▸ DIRECTIONS
Return the material below exactly, but only from the line with "thumb cmc: (367, 315)" through the line with "thumb ip: (146, 95)", and without its pictures.

*** Block opens ***

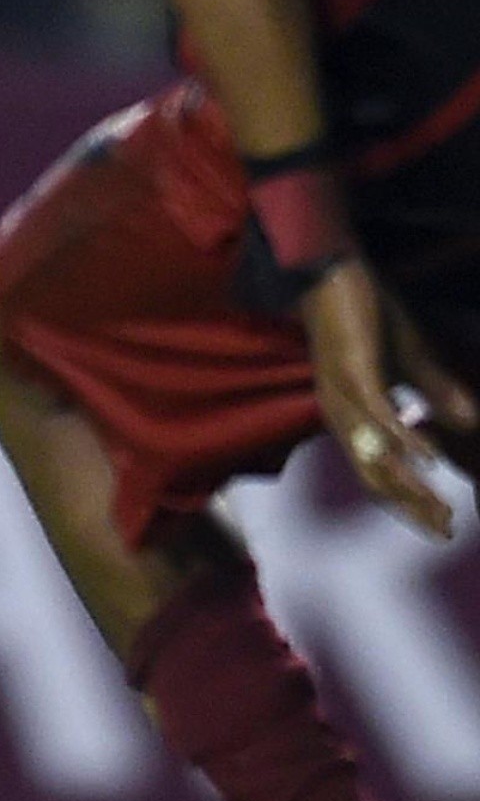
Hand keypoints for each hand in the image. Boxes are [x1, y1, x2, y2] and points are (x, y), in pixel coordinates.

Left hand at [299, 257, 475, 537]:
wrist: (334, 272)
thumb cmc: (367, 315)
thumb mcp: (408, 359)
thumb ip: (434, 392)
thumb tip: (468, 422)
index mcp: (348, 413)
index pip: (376, 472)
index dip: (408, 503)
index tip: (440, 525)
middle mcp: (339, 412)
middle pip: (374, 475)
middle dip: (412, 506)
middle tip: (445, 528)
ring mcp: (344, 393)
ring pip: (374, 454)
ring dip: (410, 484)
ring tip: (441, 507)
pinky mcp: (353, 372)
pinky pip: (379, 416)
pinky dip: (404, 440)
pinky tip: (429, 457)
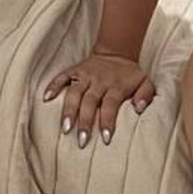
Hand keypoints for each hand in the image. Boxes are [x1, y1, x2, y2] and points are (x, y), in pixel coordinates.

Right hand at [41, 50, 155, 147]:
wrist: (118, 53)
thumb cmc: (131, 75)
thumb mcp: (146, 83)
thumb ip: (146, 95)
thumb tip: (139, 108)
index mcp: (117, 86)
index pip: (110, 105)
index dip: (107, 122)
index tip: (105, 138)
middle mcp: (99, 81)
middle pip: (90, 102)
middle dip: (85, 122)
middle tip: (81, 140)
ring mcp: (85, 75)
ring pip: (74, 92)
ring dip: (69, 110)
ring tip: (64, 128)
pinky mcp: (75, 70)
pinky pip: (62, 77)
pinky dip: (53, 86)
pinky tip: (46, 99)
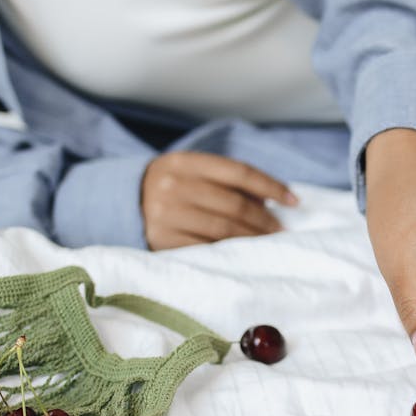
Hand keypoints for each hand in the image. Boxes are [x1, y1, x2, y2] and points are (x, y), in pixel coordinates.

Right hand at [141, 151, 297, 249]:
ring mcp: (165, 214)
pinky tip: (242, 253)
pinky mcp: (161, 240)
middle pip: (233, 204)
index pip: (238, 172)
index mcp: (184, 162)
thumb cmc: (170, 188)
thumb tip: (269, 201)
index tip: (293, 200)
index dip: (270, 186)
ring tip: (267, 242)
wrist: (122, 204)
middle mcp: (173, 185)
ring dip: (252, 238)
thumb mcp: (191, 173)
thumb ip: (224, 181)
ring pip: (222, 229)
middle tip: (281, 230)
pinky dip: (228, 251)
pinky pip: (205, 248)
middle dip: (264, 220)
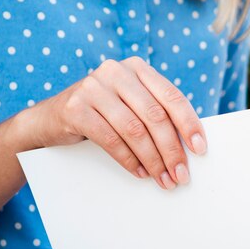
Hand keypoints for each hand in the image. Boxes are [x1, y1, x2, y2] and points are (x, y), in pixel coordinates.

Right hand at [25, 56, 206, 189]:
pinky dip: (129, 160)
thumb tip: (190, 146)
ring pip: (134, 130)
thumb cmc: (102, 116)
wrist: (49, 120)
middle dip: (172, 150)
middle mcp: (116, 72)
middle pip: (155, 116)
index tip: (200, 150)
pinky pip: (110, 139)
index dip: (189, 124)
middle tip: (181, 175)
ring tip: (163, 179)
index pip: (172, 96)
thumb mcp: (130, 107)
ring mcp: (93, 87)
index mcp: (137, 69)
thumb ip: (155, 115)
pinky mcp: (75, 106)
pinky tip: (139, 173)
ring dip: (152, 160)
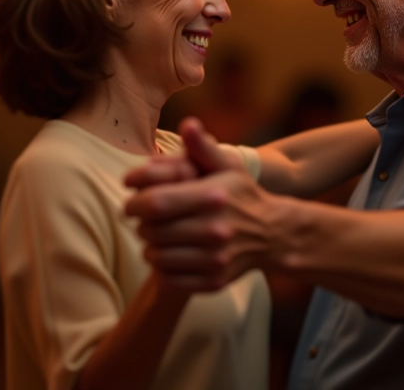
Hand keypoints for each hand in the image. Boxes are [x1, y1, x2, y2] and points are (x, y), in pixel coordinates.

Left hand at [125, 118, 277, 290]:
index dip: (134, 203)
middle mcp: (215, 230)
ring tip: (155, 236)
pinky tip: (169, 255)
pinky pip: (171, 279)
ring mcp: (215, 258)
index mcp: (212, 198)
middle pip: (152, 231)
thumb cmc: (242, 194)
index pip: (156, 203)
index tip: (131, 202)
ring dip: (149, 247)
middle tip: (144, 219)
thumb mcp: (227, 166)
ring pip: (158, 257)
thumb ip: (202, 147)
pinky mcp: (214, 280)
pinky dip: (163, 269)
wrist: (272, 234)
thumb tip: (187, 123)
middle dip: (141, 224)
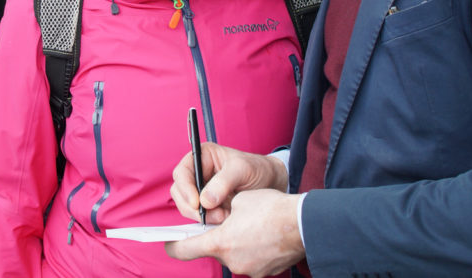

*** Block closes ***

▸ SOLUTION TO THIS PROBLEM
thumb cmc: (367, 315)
thumb mcp: (408, 359)
thumb ip: (434, 392)
thumb tip: (468, 422)
index mcp: (348, 413)
index pip: (376, 472)
index dip: (408, 503)
index tip: (440, 525)
middle mcp: (339, 412)
middle pip: (374, 475)
middle dip: (412, 506)
middle tip: (445, 528)
ring mcp: (344, 393)
ring pip: (374, 454)
ring dip: (410, 484)
ring tip: (441, 507)
pinky mcp: (353, 372)
pinky pip: (379, 416)
pinky dip: (404, 440)
pinky tip: (429, 457)
Hand keypoints for each hand in the image. Boxes are [x1, y1, x2, y2] and points are (x, y), in pixel coordinates.

Right hand at [41, 50, 155, 147]:
wrist: (118, 53)
thumb cmc: (131, 75)
thumb mcp: (146, 83)
thumb ip: (146, 95)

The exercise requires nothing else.